Risk events may be classed as threats or opportunities. In each case there are four possible responses to a risk event.
Avoiding a threat means making changes to the project’s objectives or means of achieving them so that the risk can no longer have any affect.
This involves transferring all or part of the impact of the threat to a third party. A simple example of this is taking out insurance. A risk-sharing contract with a supplier is another example.
The reduction of a threat could be aimed at reducing the chance that it will occur or reducing the impact it would have if it did occur. For example: improving the specification of a component reduces the chance that it will fail. Introducing a second backup component reduces the impact of failure.

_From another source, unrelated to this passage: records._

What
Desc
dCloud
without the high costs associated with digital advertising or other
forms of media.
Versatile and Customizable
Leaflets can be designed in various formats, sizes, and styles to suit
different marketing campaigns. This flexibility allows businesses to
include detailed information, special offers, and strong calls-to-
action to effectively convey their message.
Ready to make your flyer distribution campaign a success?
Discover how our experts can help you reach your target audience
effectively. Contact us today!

Passive acceptance of a threat is where there is nothing that can be done or, because the threat is small, it isn’t worth taking any action. While acceptance may mean that there is no proactive response to affect the probability or impact but a contingency plan may be developed that can be implemented if it does happen.
If new technology becomes available it may be possible to realign the project to take advantage of it and gain greater benefits as a result. This is ‘exploiting’ the opportunity.

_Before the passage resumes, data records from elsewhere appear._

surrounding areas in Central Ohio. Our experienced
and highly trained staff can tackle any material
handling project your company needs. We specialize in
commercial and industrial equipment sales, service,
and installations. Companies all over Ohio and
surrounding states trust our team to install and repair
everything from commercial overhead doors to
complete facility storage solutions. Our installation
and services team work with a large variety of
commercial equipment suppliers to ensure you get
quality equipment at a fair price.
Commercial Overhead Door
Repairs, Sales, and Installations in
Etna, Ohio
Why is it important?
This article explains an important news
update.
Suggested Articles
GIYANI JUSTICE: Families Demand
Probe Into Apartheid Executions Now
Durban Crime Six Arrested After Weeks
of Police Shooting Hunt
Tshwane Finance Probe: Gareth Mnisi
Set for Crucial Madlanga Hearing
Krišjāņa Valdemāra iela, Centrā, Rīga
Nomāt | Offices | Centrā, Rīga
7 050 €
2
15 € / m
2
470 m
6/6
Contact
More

Sharing an opportunity with a supplier or joint venture partner may be best where the combined skills or financial resources of the partnership are better able to realise the opportunity than either may be able to on their own.
The enhancement of an opportunity could be aimed at increasing the chance that it will occur or increasing the positive impact it would have if it did occur.
If the opportunity is too costly or uncertain it may simply be rejected.
The choice of response will be influenced by a probability/impact assessment.